• _Exercise details_
Without copying any picture, transcribe exactly the lines of the data below from the one containing "right shoulder: (100, 289)" through the one containing "right elbow: (497, 925)".

(Named joint coordinates)
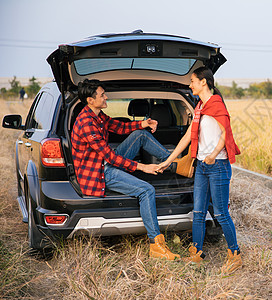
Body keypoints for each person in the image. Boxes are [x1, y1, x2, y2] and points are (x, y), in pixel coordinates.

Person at [71, 79, 194, 260]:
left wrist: (143, 124)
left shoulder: (97, 115)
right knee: (147, 190)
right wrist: (143, 167)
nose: (106, 97)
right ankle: (156, 246)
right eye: (102, 95)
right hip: (99, 173)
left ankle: (176, 164)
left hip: (105, 162)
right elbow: (110, 157)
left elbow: (118, 126)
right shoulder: (86, 123)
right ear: (90, 100)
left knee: (140, 135)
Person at [157, 67, 242, 274]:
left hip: (217, 166)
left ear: (204, 82)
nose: (190, 85)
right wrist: (169, 160)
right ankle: (197, 252)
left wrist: (213, 154)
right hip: (202, 167)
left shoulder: (216, 104)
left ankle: (235, 255)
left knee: (221, 213)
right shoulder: (200, 107)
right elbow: (187, 136)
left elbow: (226, 133)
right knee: (198, 212)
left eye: (193, 81)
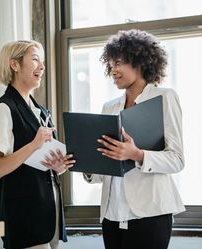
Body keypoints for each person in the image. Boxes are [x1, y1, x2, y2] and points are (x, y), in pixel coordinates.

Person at [84, 29, 185, 249]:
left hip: (149, 214)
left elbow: (176, 160)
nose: (113, 71)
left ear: (139, 62)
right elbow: (106, 167)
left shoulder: (164, 98)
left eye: (118, 63)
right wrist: (86, 163)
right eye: (110, 65)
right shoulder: (109, 107)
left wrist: (137, 155)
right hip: (112, 215)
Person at [0, 40, 75, 249]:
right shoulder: (3, 109)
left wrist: (58, 167)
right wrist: (33, 145)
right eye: (35, 59)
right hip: (24, 220)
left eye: (42, 61)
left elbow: (39, 167)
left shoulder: (41, 111)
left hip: (49, 219)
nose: (42, 67)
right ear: (14, 65)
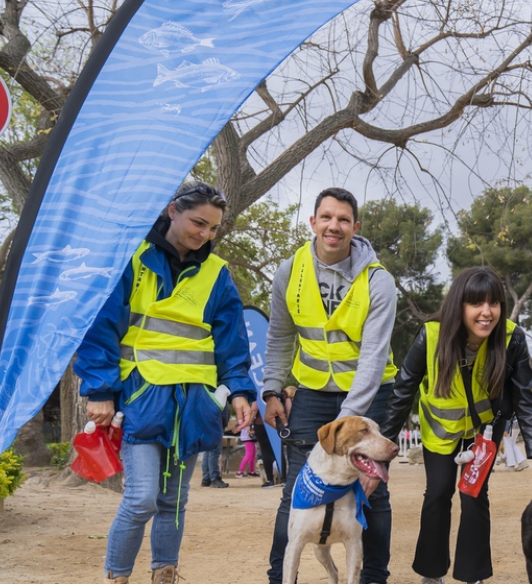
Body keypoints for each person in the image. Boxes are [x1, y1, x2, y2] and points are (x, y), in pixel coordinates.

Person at [75, 181, 254, 584]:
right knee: (140, 500)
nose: (204, 234)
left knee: (174, 501)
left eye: (212, 228)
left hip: (194, 402)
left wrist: (239, 391)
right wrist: (101, 390)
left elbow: (232, 343)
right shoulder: (132, 258)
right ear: (172, 210)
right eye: (198, 222)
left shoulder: (218, 273)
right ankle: (117, 577)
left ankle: (165, 574)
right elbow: (100, 326)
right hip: (141, 396)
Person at [380, 266, 532, 584]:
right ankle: (432, 573)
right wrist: (381, 454)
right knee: (438, 494)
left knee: (474, 496)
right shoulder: (432, 335)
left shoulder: (512, 338)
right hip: (440, 434)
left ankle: (472, 575)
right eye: (477, 303)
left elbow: (526, 402)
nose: (487, 313)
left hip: (483, 433)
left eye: (494, 303)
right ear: (459, 305)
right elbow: (402, 392)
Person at [261, 187, 398, 584]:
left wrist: (346, 424)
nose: (333, 226)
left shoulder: (379, 280)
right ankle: (279, 577)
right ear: (313, 222)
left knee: (372, 487)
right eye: (326, 217)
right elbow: (280, 337)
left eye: (342, 220)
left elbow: (373, 357)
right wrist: (272, 390)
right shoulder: (290, 270)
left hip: (371, 393)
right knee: (297, 489)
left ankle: (373, 578)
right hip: (312, 393)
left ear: (355, 228)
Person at [200, 403, 231, 488]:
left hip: (207, 425)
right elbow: (224, 415)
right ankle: (215, 478)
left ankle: (206, 478)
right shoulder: (220, 395)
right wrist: (223, 425)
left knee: (207, 452)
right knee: (214, 452)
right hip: (215, 425)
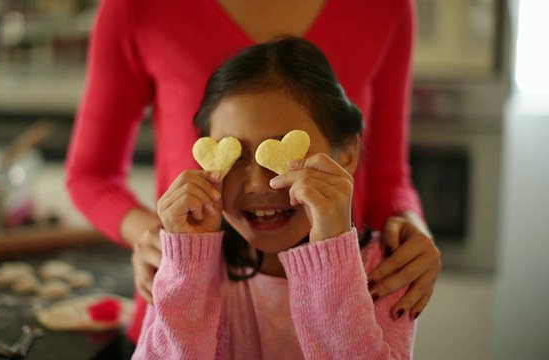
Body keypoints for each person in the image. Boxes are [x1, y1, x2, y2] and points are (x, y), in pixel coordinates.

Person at [66, 0, 440, 345]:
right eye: (237, 155)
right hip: (190, 296)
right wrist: (159, 242)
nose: (261, 181)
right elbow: (90, 174)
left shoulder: (385, 8)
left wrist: (409, 227)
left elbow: (389, 175)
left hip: (349, 299)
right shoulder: (137, 7)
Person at [132, 36, 416, 359]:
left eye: (282, 151)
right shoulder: (184, 270)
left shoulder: (388, 271)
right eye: (235, 156)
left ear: (347, 153)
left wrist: (332, 254)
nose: (257, 185)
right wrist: (186, 266)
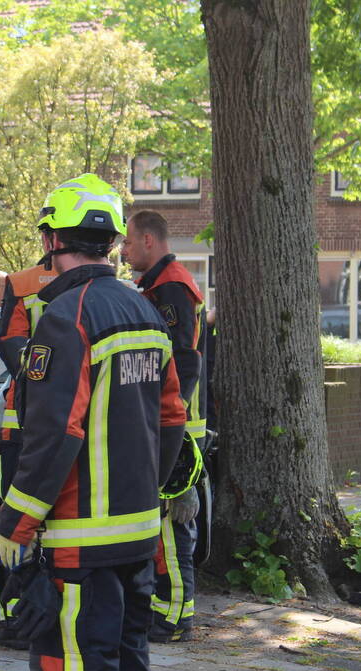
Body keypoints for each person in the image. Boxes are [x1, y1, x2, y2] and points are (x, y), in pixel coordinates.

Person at [0, 173, 186, 671]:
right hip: (139, 533)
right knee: (128, 663)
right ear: (113, 241)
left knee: (76, 667)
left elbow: (57, 432)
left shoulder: (65, 316)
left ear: (52, 240)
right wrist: (150, 491)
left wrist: (16, 522)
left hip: (81, 541)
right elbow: (172, 417)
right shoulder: (146, 312)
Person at [120, 209, 206, 643]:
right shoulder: (159, 286)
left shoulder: (171, 288)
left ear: (150, 240)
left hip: (176, 429)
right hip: (169, 423)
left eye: (129, 243)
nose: (122, 251)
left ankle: (174, 618)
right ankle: (166, 611)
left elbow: (182, 361)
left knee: (172, 528)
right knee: (165, 527)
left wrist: (168, 421)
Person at [0, 261, 56, 649]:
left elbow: (12, 350)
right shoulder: (100, 289)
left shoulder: (22, 285)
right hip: (64, 426)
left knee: (16, 523)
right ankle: (30, 618)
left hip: (22, 427)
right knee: (44, 527)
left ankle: (15, 618)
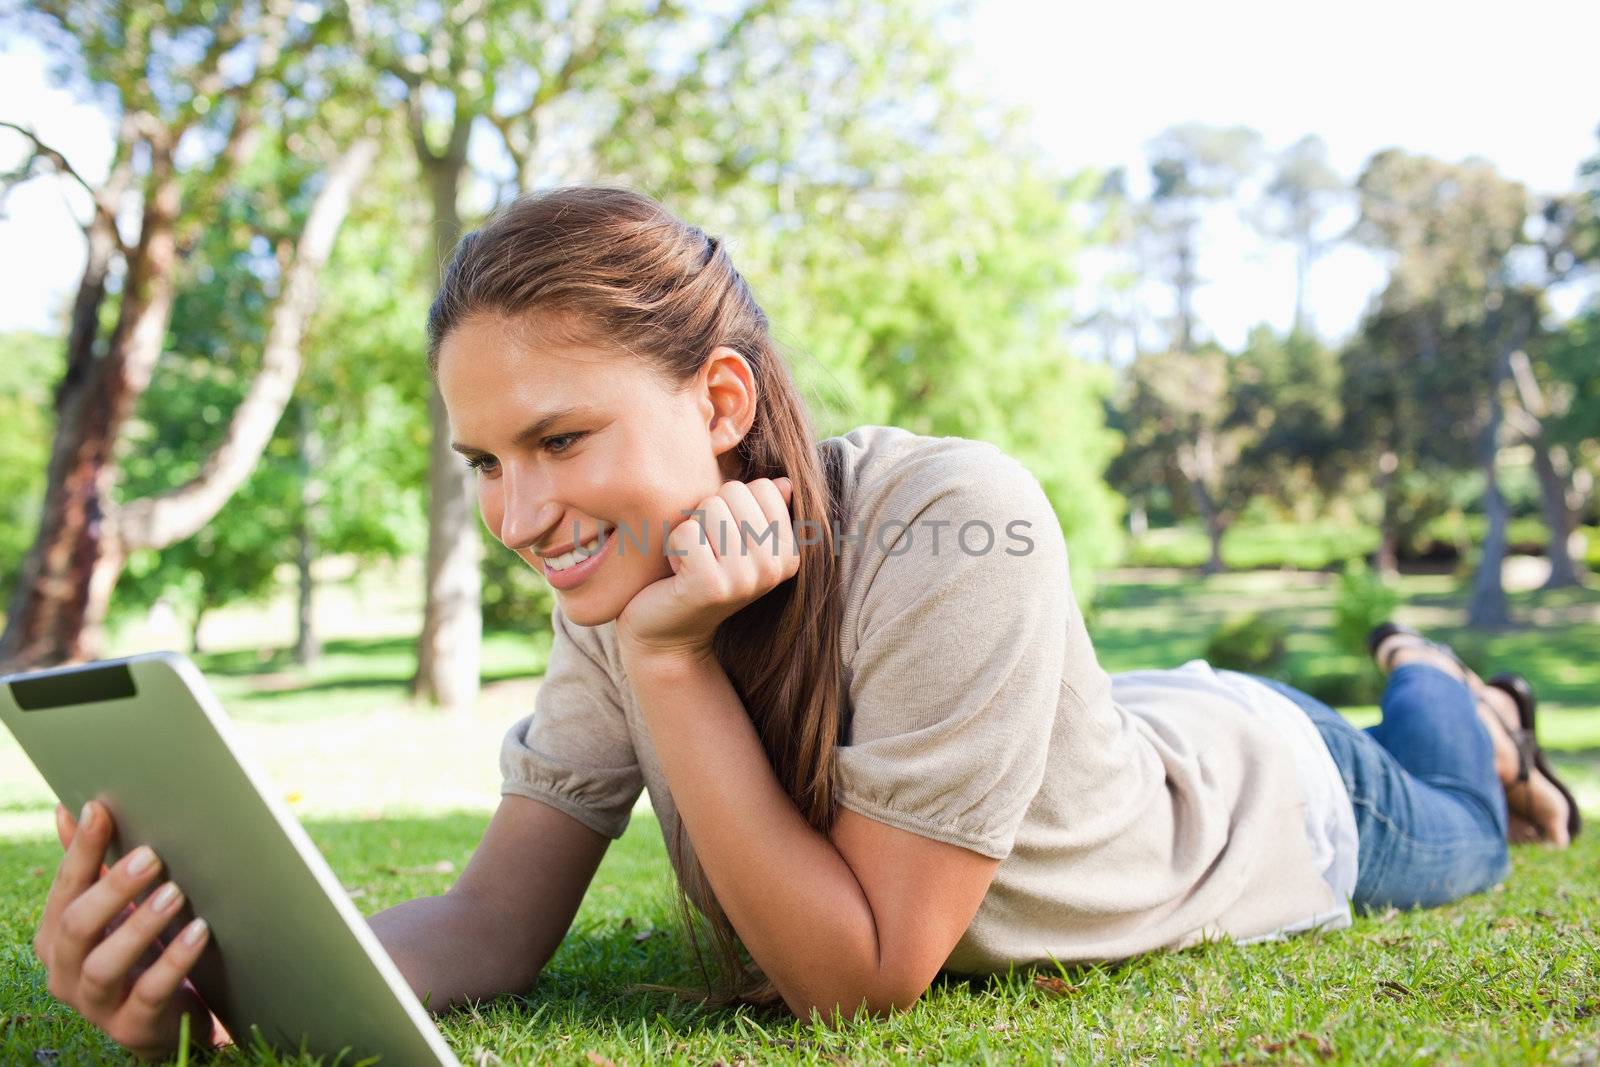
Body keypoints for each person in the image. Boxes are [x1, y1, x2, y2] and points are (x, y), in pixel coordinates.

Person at [29, 186, 1583, 1062]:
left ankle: (1451, 686)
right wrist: (216, 975)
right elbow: (497, 925)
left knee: (1463, 816)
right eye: (486, 463)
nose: (517, 516)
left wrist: (668, 661)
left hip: (1280, 797)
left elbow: (862, 977)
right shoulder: (621, 575)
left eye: (561, 442)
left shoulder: (955, 516)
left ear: (718, 402)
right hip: (1110, 720)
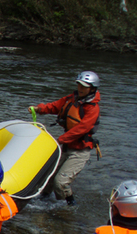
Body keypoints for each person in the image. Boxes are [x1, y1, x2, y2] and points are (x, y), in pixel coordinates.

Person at [28, 71, 101, 206]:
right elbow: (56, 106)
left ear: (92, 88)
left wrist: (60, 140)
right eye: (79, 85)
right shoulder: (72, 99)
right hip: (66, 147)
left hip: (79, 152)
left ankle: (69, 206)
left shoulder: (92, 108)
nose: (80, 89)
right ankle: (42, 200)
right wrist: (39, 109)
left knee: (60, 182)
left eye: (84, 86)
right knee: (48, 176)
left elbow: (82, 129)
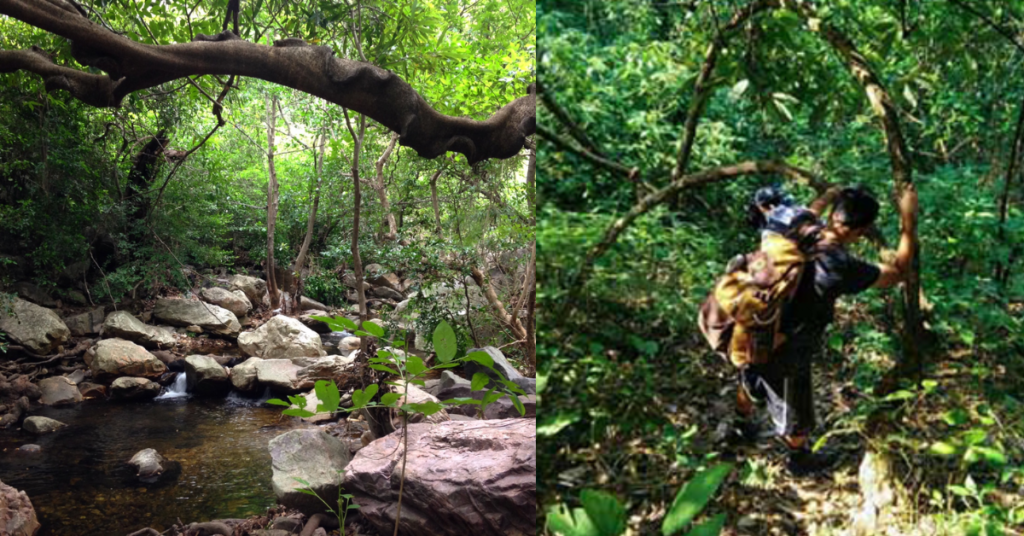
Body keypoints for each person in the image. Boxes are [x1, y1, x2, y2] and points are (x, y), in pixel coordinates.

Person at [730, 184, 919, 476]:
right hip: (789, 344)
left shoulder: (796, 223)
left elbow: (813, 208)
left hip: (755, 325)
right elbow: (899, 272)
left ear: (833, 215)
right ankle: (799, 458)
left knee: (751, 374)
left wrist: (832, 193)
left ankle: (740, 427)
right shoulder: (840, 266)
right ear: (861, 231)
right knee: (795, 406)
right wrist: (909, 222)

• _Output_
right shoulder: (100, 289)
left shoulder: (22, 285)
right hip: (64, 426)
left knee: (16, 523)
right ankle: (30, 618)
left hip: (22, 427)
right knee: (44, 527)
left ankle: (15, 618)
Body keypoints for each person in the image. Boxes are [x1, y1, x2, y2] and points are (x, y), in pixel coordinates.

Person at [29, 186, 1583, 1062]:
left ankle: (1451, 686)
right wrist: (216, 975)
right elbow: (497, 925)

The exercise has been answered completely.